Ornaments Over Major Third

 In my post on playing jazz piano from a lead sheet, I shared some melodic substitions rules that I learned from Shan Verma. If you have a melodic passage outlining a major third or minor third, up or down, Shan has some ornaments you can put there to add some movement and variety. His riffs were called triplet major (up/down), triplet minor (up/down), chromatic major (up/down), and standard minor (up/down). Now, I was a little bothered that I didn't know a Verma riff called standard major up or down. If he has one, it's not available in his free materials. Maybe if you pay for his courses. There also isn't a free chromatic minor up or down, but that didn't bother me as much. I want to know the standard stuff first.

So I made up some more riffs for major thirds. Suppose we're in 4/4 time and we go from C for two beats, up a major third to E for some amount of time, let's say also two beats. We'll replace the C with four eighth note and keep E with the same duration, giving us a new rhythm of [e e e e h]. Here are some pitch options and what I call the riffs: 

[C B C D E] # standard major

[C D B C E] # enclosed major

[C D E Eb E] # neighbor major

I like all of these. What's more, if you play them in reverse, going from E down to C, I still like them, and continue to think the names are appropiate.

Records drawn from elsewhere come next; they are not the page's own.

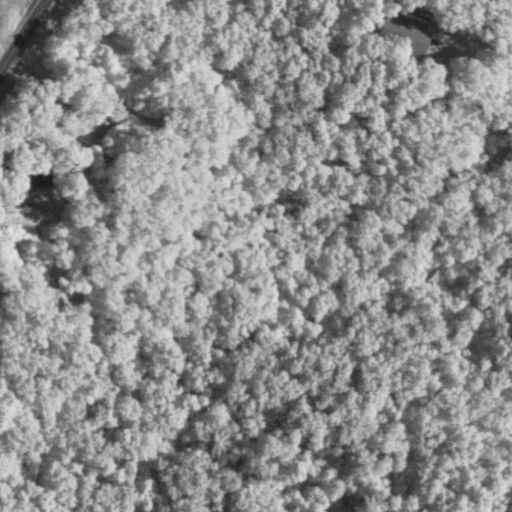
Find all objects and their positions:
building: (403, 34)
road: (23, 36)
building: (30, 175)
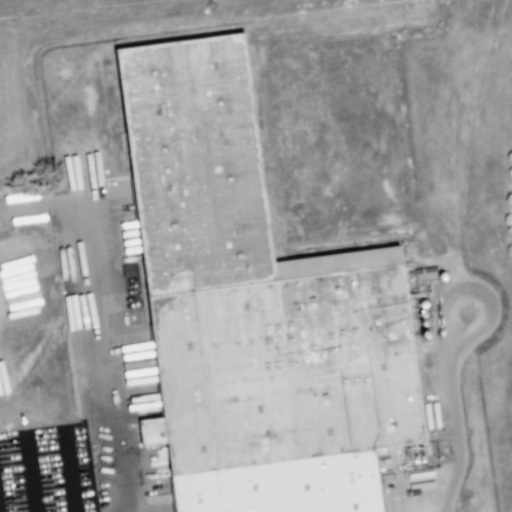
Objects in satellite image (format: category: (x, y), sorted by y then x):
road: (7, 0)
road: (47, 258)
building: (252, 307)
building: (253, 308)
road: (101, 313)
road: (462, 339)
parking lot: (45, 471)
road: (70, 473)
road: (29, 476)
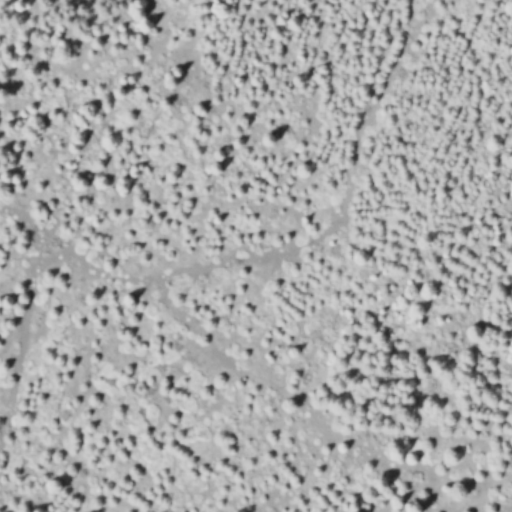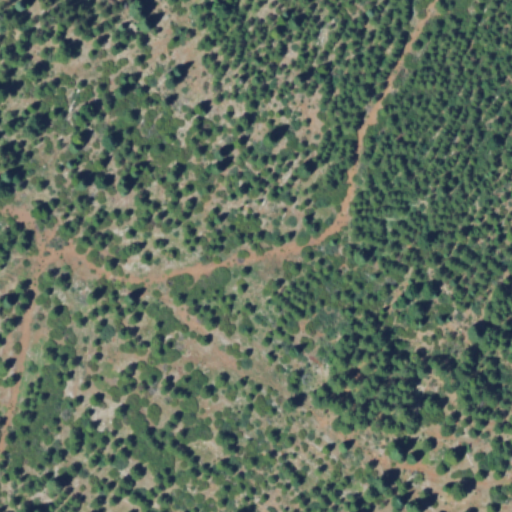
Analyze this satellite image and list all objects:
road: (283, 247)
road: (23, 333)
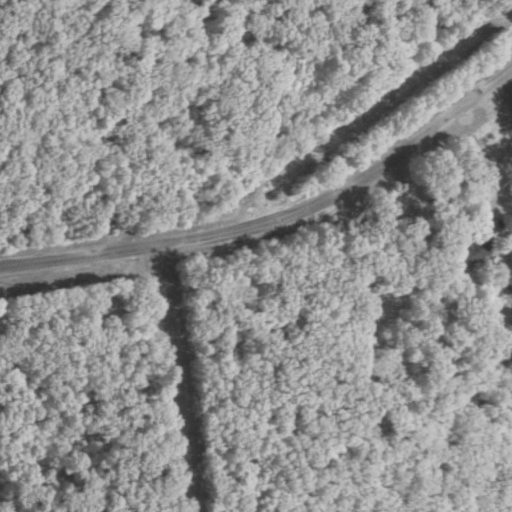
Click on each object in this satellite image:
road: (507, 20)
road: (471, 154)
road: (274, 222)
road: (182, 377)
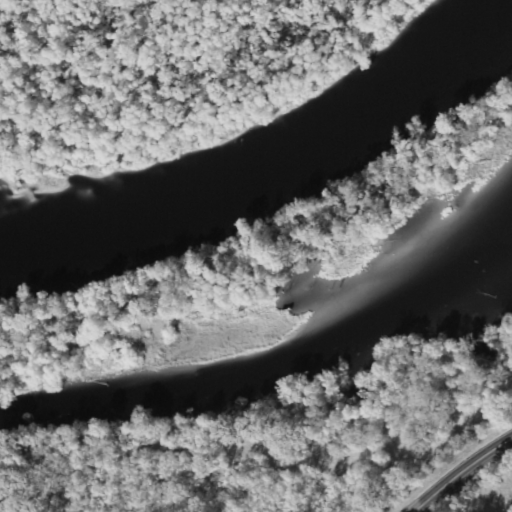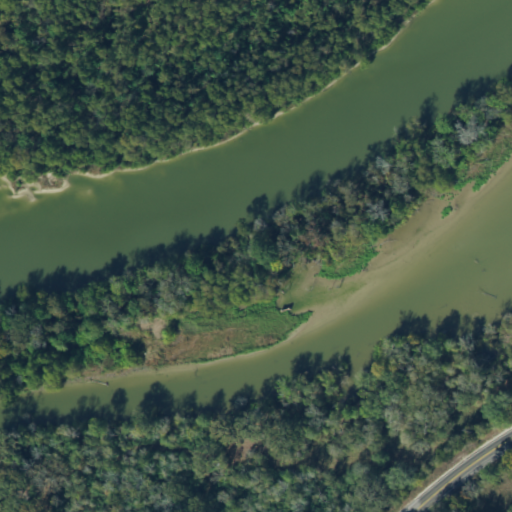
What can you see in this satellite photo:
road: (460, 473)
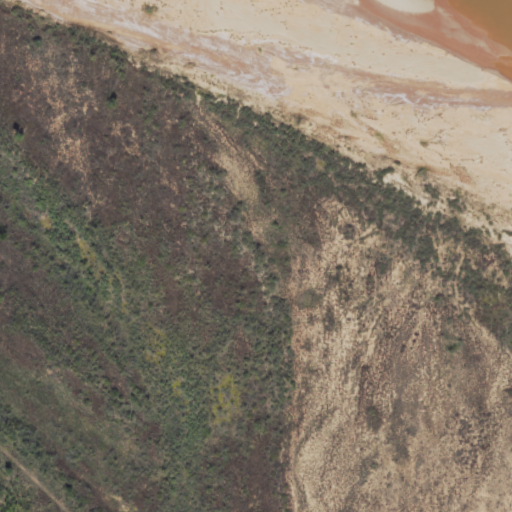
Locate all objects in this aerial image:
river: (318, 6)
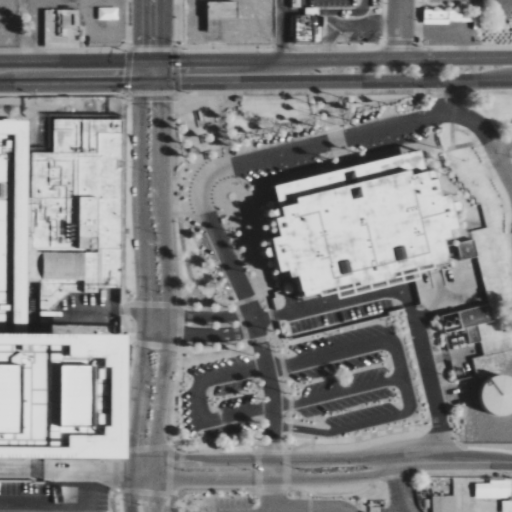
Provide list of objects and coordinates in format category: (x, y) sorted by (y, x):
building: (108, 14)
building: (219, 14)
building: (450, 16)
road: (143, 23)
road: (162, 23)
building: (307, 28)
road: (400, 29)
road: (278, 30)
road: (28, 31)
traffic signals: (143, 47)
road: (344, 60)
traffic signals: (178, 61)
road: (62, 62)
road: (152, 62)
road: (8, 64)
road: (141, 74)
road: (164, 74)
road: (480, 81)
road: (314, 82)
road: (61, 84)
traffic signals: (123, 84)
road: (151, 84)
road: (443, 98)
traffic signals: (165, 102)
road: (485, 137)
road: (501, 143)
road: (511, 183)
building: (10, 195)
building: (77, 208)
road: (140, 209)
road: (205, 209)
building: (356, 226)
building: (361, 226)
building: (467, 250)
building: (17, 303)
road: (166, 307)
road: (197, 316)
building: (468, 321)
road: (198, 335)
road: (199, 387)
road: (432, 391)
building: (89, 394)
building: (497, 396)
building: (69, 399)
building: (7, 402)
road: (137, 414)
road: (357, 426)
road: (319, 467)
building: (493, 489)
road: (401, 490)
building: (507, 506)
road: (291, 507)
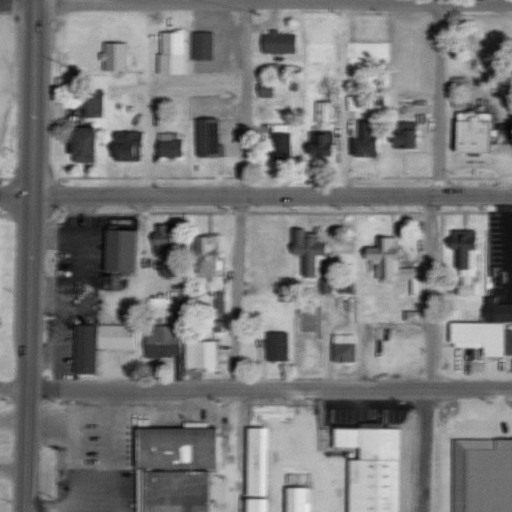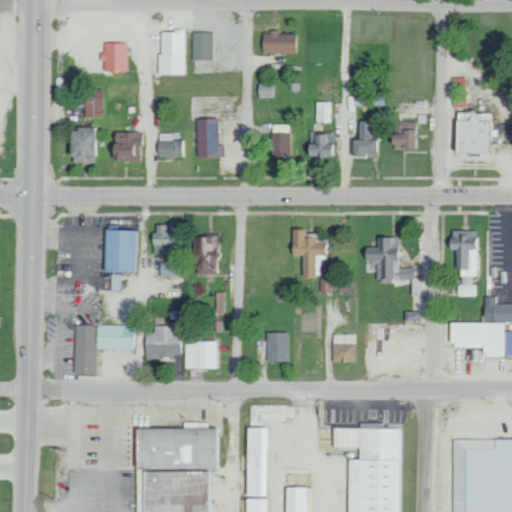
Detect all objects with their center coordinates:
road: (220, 1)
building: (277, 42)
building: (203, 45)
building: (172, 52)
building: (114, 56)
building: (458, 84)
building: (266, 90)
road: (35, 98)
road: (244, 98)
road: (349, 98)
road: (440, 98)
road: (152, 99)
building: (369, 100)
building: (459, 101)
building: (94, 103)
building: (324, 111)
building: (470, 132)
building: (402, 135)
building: (208, 138)
building: (280, 140)
building: (365, 140)
building: (82, 144)
building: (170, 145)
building: (321, 145)
building: (125, 146)
road: (256, 197)
building: (165, 238)
building: (119, 250)
building: (309, 252)
building: (204, 254)
building: (465, 259)
building: (390, 263)
building: (168, 268)
building: (220, 303)
building: (501, 312)
building: (482, 337)
building: (162, 341)
road: (330, 342)
building: (98, 343)
building: (277, 346)
building: (343, 347)
road: (31, 354)
building: (201, 354)
road: (237, 354)
road: (432, 354)
road: (256, 388)
building: (255, 462)
building: (373, 467)
building: (174, 469)
building: (481, 475)
building: (294, 499)
building: (255, 505)
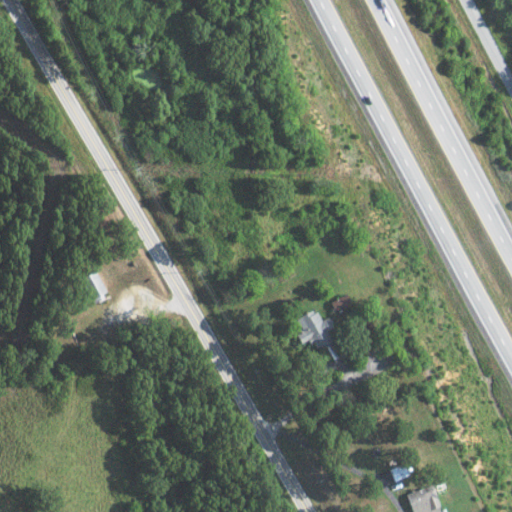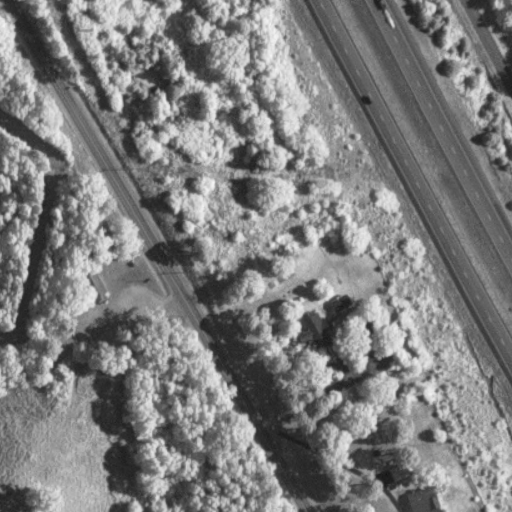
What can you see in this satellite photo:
road: (491, 37)
road: (442, 129)
road: (415, 179)
road: (158, 256)
building: (89, 284)
road: (143, 309)
building: (311, 331)
building: (417, 501)
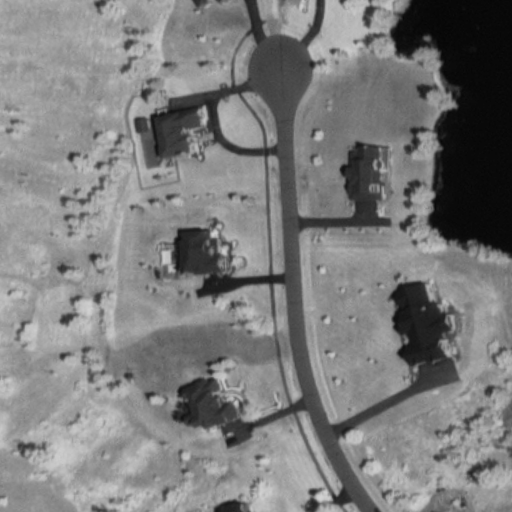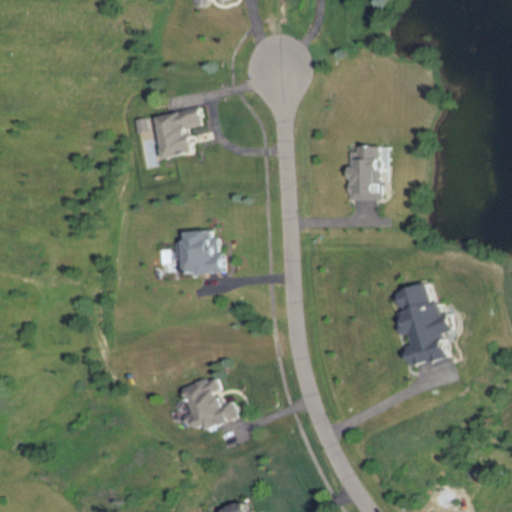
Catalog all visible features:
road: (231, 36)
road: (275, 37)
road: (198, 88)
building: (151, 132)
building: (152, 133)
road: (198, 145)
road: (267, 301)
building: (190, 404)
building: (191, 404)
road: (325, 498)
building: (228, 508)
building: (228, 508)
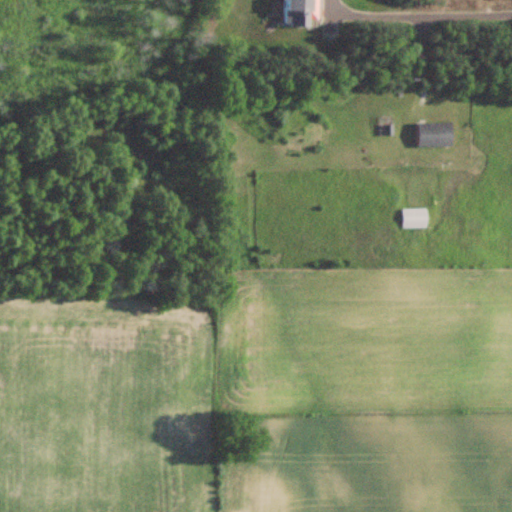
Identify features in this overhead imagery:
building: (297, 13)
road: (422, 16)
building: (434, 135)
building: (412, 218)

To put these and the other Verma riffs into code, I wrote some functions. One of them does diatonic offsets, i.e. given a pitch and a scale, it takes you up or down the scale by some number of notes. If the given note isn't in the scale, the first offset gets you back onto the scale on the nearest note in the direction  you want to go (i.e. the nearest note changes depending on if the offset supplied to the function is positive or negative). I also wrote a function that finds chromatic offsets, which mostly just feeds a chromatic scale into the diatonic offset function.

With these functions, we can define the riffs relative to the start note in terms of scalar motion and chromatic motion. This is kind of cool because the riff can adapt depending on where you are in the scale: it doesn't have to have a fixed intervallic structure, though it also could. Like, if you're doing a riff over an ascending minor third in C major, the diatonic middle note could be a major second or a minor second up from the starting note.

[D, E, F] : [M2, m2]

[A, B, C] : [M2, m2]

[E, F, G] : [m2, M2]

[B, C, D] : [m2, M2]

And things get even crazier if your scales are microtonal.

In the major riffs I shared in terms of pitches, the standard major, the enclosed major, and the neighbor major, most of the pitches could be thought of as diatonic in C: neighbor major has a chromatic note, but the rest could come from a C major scale. But some of the B notes below C, maybe I should think of those as a chroamtic offset below the starting pitch. This is the difference between a standard major triad riff up on G in the key of C major looking like:

     [G F G A B] or [G F# G A B]

I intend to try interpreting the B notes in both Standard Major and Enclosed Major as diatonic or chromatic offsets and see which one I like better.

Maybe later I'll come up with more riffs or minor third, or even augmented or diminished thirds. We'll see.